The entries below contain pictures, which are to be left out; write out exactly, and only, the lines from the line with "Purposes (consent)" up to and including the line with "era digitală - EP09 S2".

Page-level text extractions
╔══

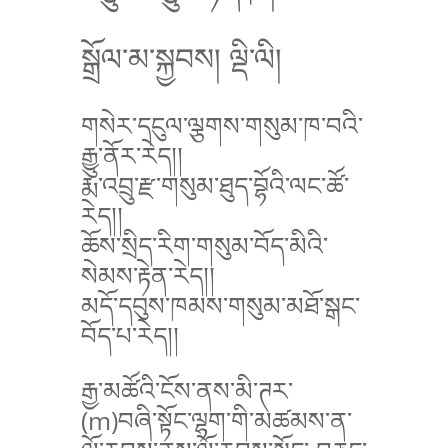
སྒྲོལ་མ་སྐྱབས། ལྡི་ལི།
གསེར་དངུལ་ལྕགས་གསུམ་ཁ་བའི་
རྒྱུ་ནོར་རེད།།
རྨ་འབྲུ་རྫ་གསུམ་ཐུད་བྷོའི་ལང་ཚོ་
རེད།།
ཆོས་སྲིད་རིག་གསུམ་བོད་མིའི་
སེམས་རྟེན་རེད།།
མདོ་དབུས་ཁམས་གསུམ་མཐོ་སྒང་
བོད་པ་རེད།།
རྒྱ་མཚོའི་ངོས་ནས་མི་ཊར་
(m)བཞི་སྟོང་ལྷག་གི་མཚམས་ན་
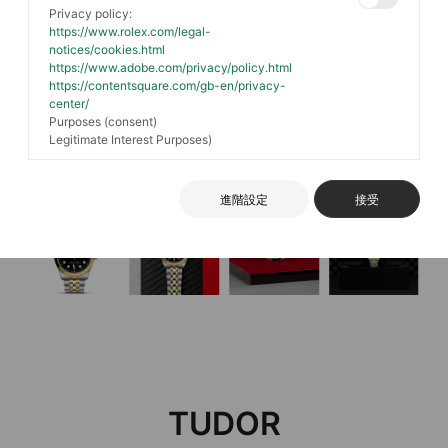
Privacy policy:
https://www.rolex.com/legal-
notices/cookies.html
https://www.adobe.com/privacy/policy.html
https://contentsquare.com/gb-en/privacy-
center/
Purposes (consent)
Legitimate Interest Purposes)
進階設定
接受
TUDOR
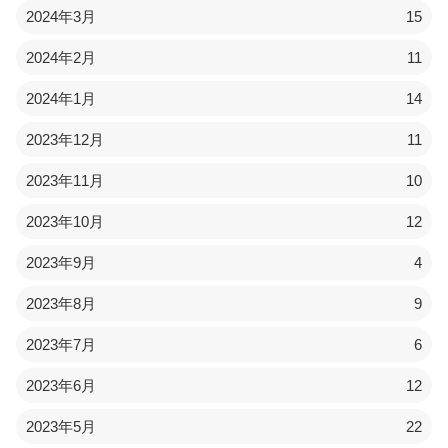
2024年3月
15
2024年2月
11
2024年1月
14
2023年12月
11
2023年11月
10
2023年10月
12
2023年9月
4
2023年8月
9
2023年7月
6
2023年6月
12
2023年5月
22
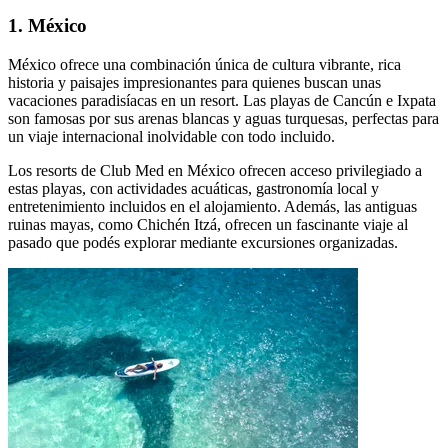
1. México
México ofrece una combinación única de cultura vibrante, rica
historia y paisajes impresionantes para quienes buscan unas
vacaciones paradisíacas en un resort. Las playas de Cancún e Ixpata
son famosas por sus arenas blancas y aguas turquesas, perfectas para
un viaje internacional inolvidable con todo incluido.
Los resorts de Club Med en México ofrecen acceso privilegiado a
estas playas, con actividades acuáticas, gastronomía local y
entretenimiento incluidos en el alojamiento. Además, las antiguas
ruinas mayas, como Chichén Itzá, ofrecen un fascinante viaje al
pasado que podés explorar mediante excursiones organizadas.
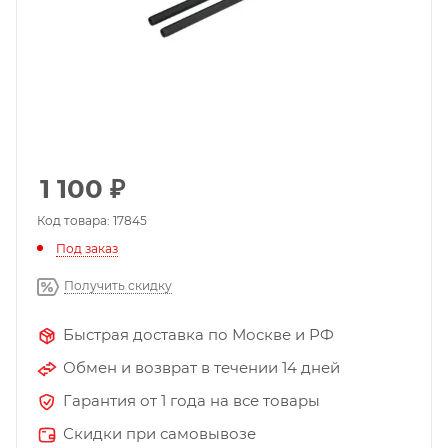
1 100
₽
Код товара: 17845
Под заказ
Получить скидку
Быстрая доставка по Москве и РФ
Обмен и возврат в течении 14 дней
Гарантия от 1 года на все товары
Скидки при самовывозе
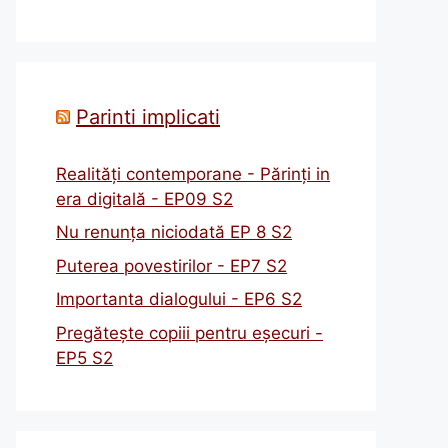
Parinti implicati
Realități contemporane - Părinți in
era digitală - EP09 S2
Nu renunța niciodată EP 8 S2
Puterea povestirilor - EP7 S2
Importanta dialogului - EP6 S2
Pregătește copiii pentru eșecuri -
EP5 S2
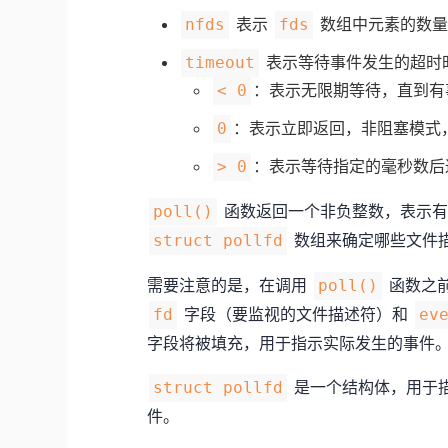
表示
数组中元素的数量
nfds
fds
表示等待事件发生的超时
timeout
：表示无限期等待，直到有
< 0
：表示立即返回，非阻塞模式
0
：表示等待指定的毫秒数后
> 0
函数返回一个非负整数，表示有
poll()
数组来确定哪些文件
struct pollfd
需要注意的是，在调用
函数之
poll()
字段（要监视的文件描述符）和
fd
ev
字段将被填充，用于指示实际发生的事件
是一个结构体，用于
struct pollfd
件。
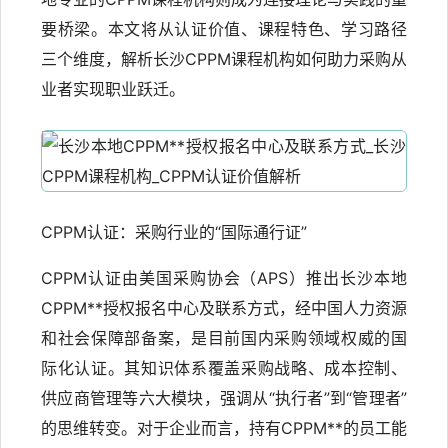
要桥梁。本文将从认证价值、课程特色、学习路径
三个维度，解析长沙CPPM课程机构如何助力采购从
业者实现职业跃迁。
CPPM认证：采购行业的“国际通行证”
CPPM认证由美国采购协会（APS）推出长沙本地
CPPM**授权报名中心及联系方式，经中国人力资源
和社会保障部备案，是目前国内采购领域权威的国
际化认证。其知识体系覆盖采购战略、成本控制、
供应商管理等六大模块，强调从“执行者”到“管理者”
的思维转变。对于企业而言，持有CPPM**的员工能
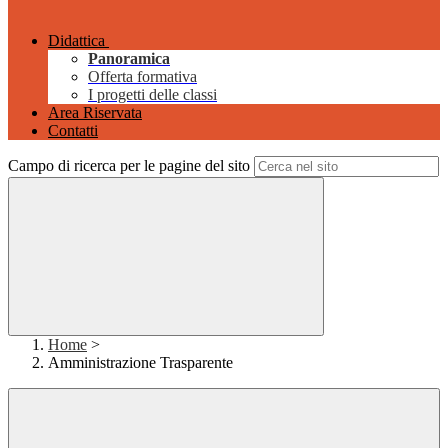
Didattica
Panoramica
Offerta formativa
I progetti delle classi
Area Riservata
Contatti
Campo di ricerca per le pagine del sito
Home
>
Amministrazione Trasparente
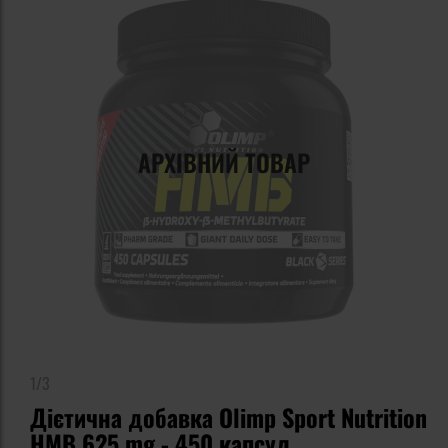
АРХІВНИЙ ТОВАР
1/3
Дієтична добавка Olimp Sport Nutrition
HMB 625 mg - 450 капсул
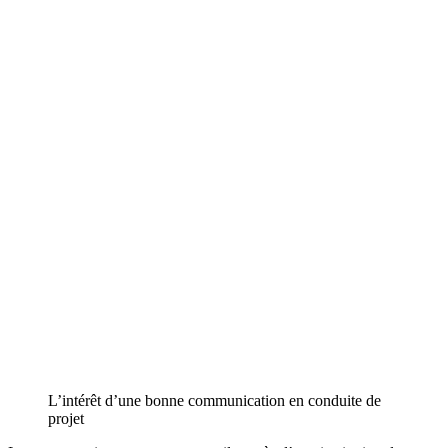
L’intérêt d’une bonne communication en conduite de
projet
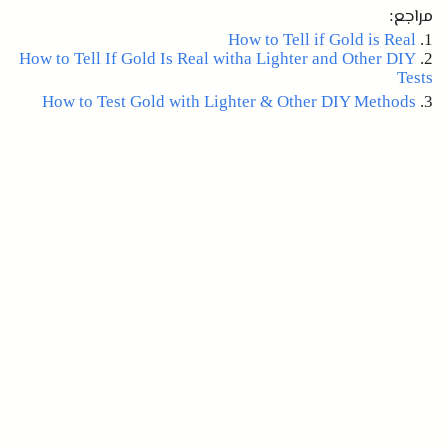
مراجع
:
How to Tell if Gold is Real
1.
How to Tell If Gold Is Real witha Lighter and Other DIY
2.
Tests
How to Test Gold with Lighter & Other DIY Methods
3.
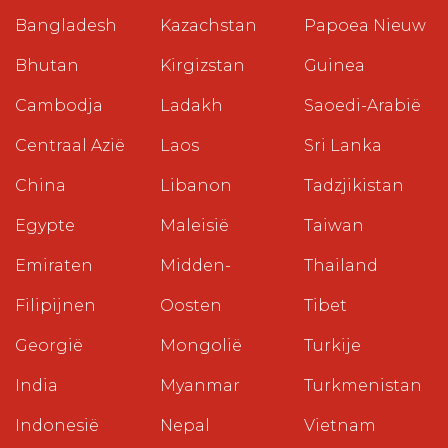
Bangladesh
Kazachstan
Papoea Nieuw
Bhutan
Kirgizstan
Guinea
Cambodja
Ladakh
Saoedi-Arabië
Centraal Azië
Laos
Sri Lanka
China
Libanon
Tadzjikistan
Egypte
Maleisië
Taiwan
Emiraten
Midden-
Thailand
Filipijnen
Oosten
Tibet
Georgië
Mongolië
Turkije
India
Myanmar
Turkmenistan
Indonesië
Nepal
Vietnam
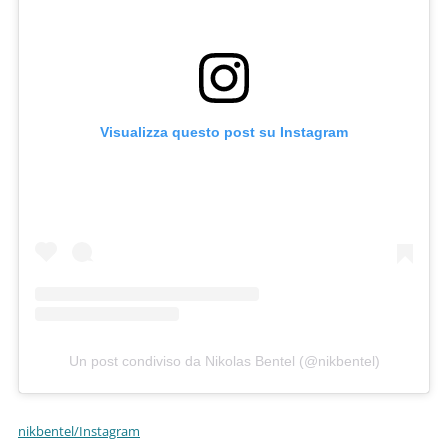
Visualizza questo post su Instagram
Un post condiviso da Nikolas Bentel (@nikbentel)
nikbentel/Instagram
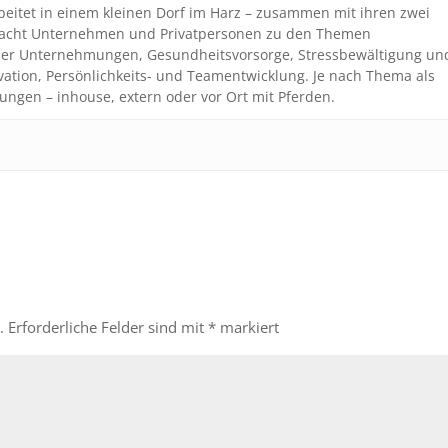
beitet in einem kleinen Dorf im Harz – zusammen mit ihren zwei
coacht Unternehmen und Privatpersonen zu den Themen
n der Unternehmungen, Gesundheitsvorsorge, Stressbewältigung un
vation, Persönlichkeits- und Teamentwicklung. Je nach Thema als
ungen – inhouse, extern oder vor Ort mit Pferden.
.
Erforderliche Felder sind mit
*
markiert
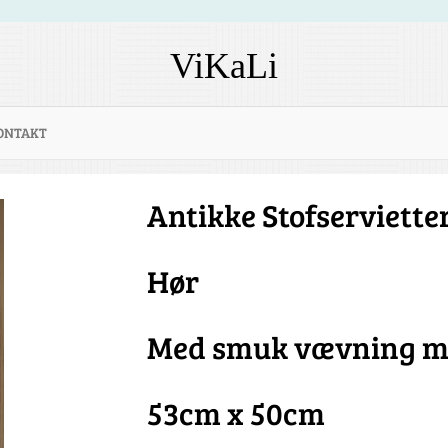
ViKaLi
ONTAKT
Antikke Stofserviett
Hør
Med smuk vævning me
53cm x 50cm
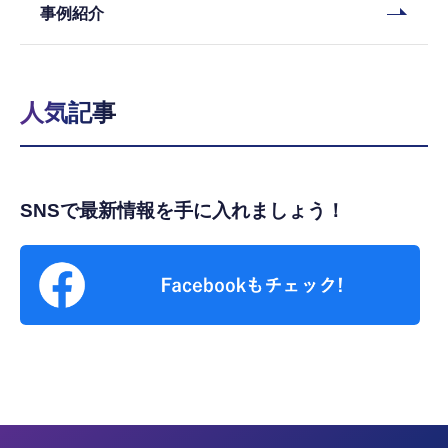
事例紹介
人気記事
SNSで最新情報を手に入れましょう！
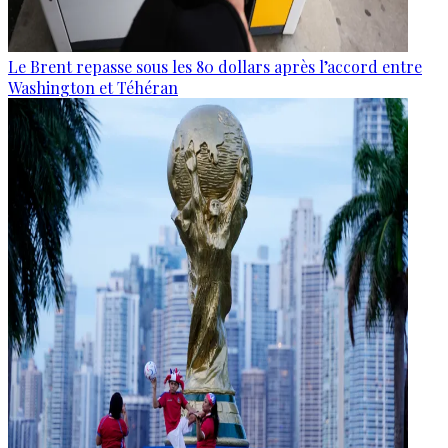
Le Brent repasse sous les 80 dollars après l’accord entre
Washington et Téhéran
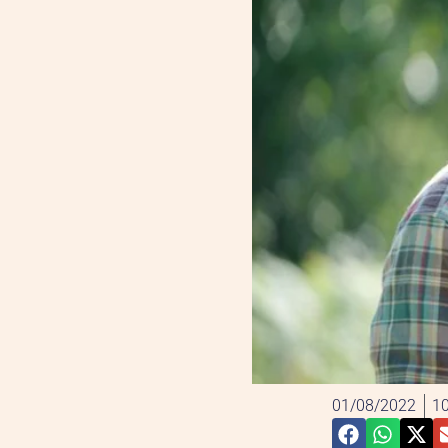
01/08/2022
10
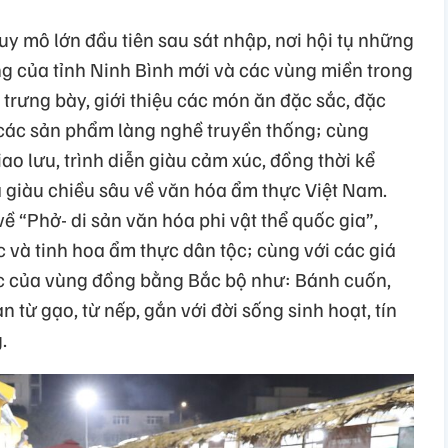
quy mô lớn đầu tiên sau sát nhập, nơi hội tụ những
ng của tỉnh Ninh Bình mới và các vùng miền trong
trưng bày, giới thiệu các món ăn đặc sắc, đặc
 các sản phẩm làng nghề truyền thống; cùng
ao lưu, trình diễn giàu cảm xúc, đồng thời kể
giàu chiều sâu về văn hóa ẩm thực Việt Nam.
ề “Phở- di sản văn hóa phi vật thể quốc gia”,
c và tinh hoa ẩm thực dân tộc; cùng với các giá
ắc của vùng đồng bằng Bắc bộ như: Bánh cuốn,
n từ gạo, từ nếp, gắn với đời sống sinh hoạt, tín
.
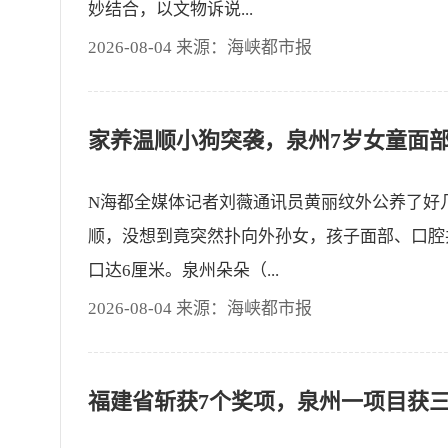
妙结合，以文物诉说...
2026-08-04 来源：海峡都市报
N海都全媒体记者刘薇通讯员黄丽纹外公养了好
顺，没想到竟突然扑向外孙女，孩子面部、口腔
口达6厘米。泉州朵朵（...
2026-08-04 来源：海峡都市报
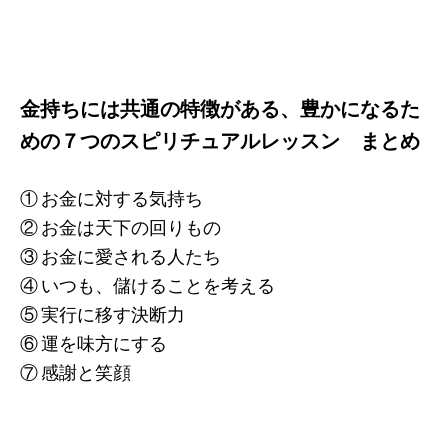
金持ちには共通の特徴がある、豊かになるた
めの７つのスピリチュアルレッスン まとめ
① お金に対する気持ち
② お金は天下の回りもの
③ お金に愛される人たち
④ いつも、儲けることを考える
⑤ 実行に移す決断力
⑥ 運を味方にする
⑦ 感謝と笑顔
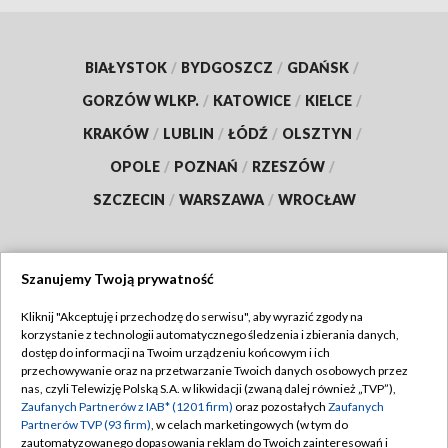
BIAŁYSTOK
/
BYDGOSZCZ
/
GDAŃSK
/
GORZÓW WLKP.
/
KATOWICE
/
KIELCE
/
KRAKÓW
/
LUBLIN
/
ŁÓDŹ
/
OLSZTYN
/
OPOLE
/
POZNAŃ
/
RZESZÓW
/
SZCZECIN
/
WARSZAWA
/
WROCŁAW
Szanujemy Twoją prywatność
Dołącz do nas:
Kliknij "Akceptuję i przechodzę do serwisu", aby wyrazić zgody na
korzystanie z technologii automatycznego śledzenia i zbierania danych,
TVP
dostęp do informacji na Twoim urządzeniu końcowym i ich
Abonament TVP
przechowywanie oraz na przetwarzanie Twoich danych osobowych przez
Regulamin TVP
nas, czyli Telewizję Polską S.A. w likwidacji (zwaną dalej również „TVP”),
Emisja w TVP
Zaufanych Partnerów z IAB* (1201 firm)
oraz pozostałych
Zaufanych
Polityka prywatności
Partnerów TVP (93 firm)
, w celach marketingowych (w tym do
Centrum informacji TVP
Moje zgody
zautomatyzowanego dopasowania reklam do Twoich zainteresowań i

╚══

◆ **TASK RESPONSE**
Purposes (consent)
Legitimate Interest Purposes)
進階設定
接受
TUDOR
2024年3月
15
2024年2月
11
2024年1月
14
2023年12月
11
2023年11月
10
2023年10月
12
2023年9月
4
2023年8月
9
2023年7月
6
2023年6月
12
2023年5月
22
1. México
México ofrece una combinación única de cultura vibrante, rica
historia y paisajes impresionantes para quienes buscan unas
vacaciones paradisíacas en un resort. Las playas de Cancún e Ixpata
son famosas por sus arenas blancas y aguas turquesas, perfectas para
un viaje internacional inolvidable con todo incluido.
Los resorts de Club Med en México ofrecen acceso privilegiado a
estas playas, con actividades acuáticas, gastronomía local y
entretenimiento incluidos en el alojamiento. Además, las antiguas
ruinas mayas, como Chichén Itzá, ofrecen un fascinante viaje al
pasado que podés explorar mediante excursiones organizadas.
1 100
₽
Код товара: 17845
Под заказ
Получить скидку
Быстрая доставка по Москве и РФ
Обмен и возврат в течении 14 дней
Гарантия от 1 года на все товары
Скидки при самовывозе
Parinti implicati
Realități contemporane - Părinți in
era digitală - EP09 S2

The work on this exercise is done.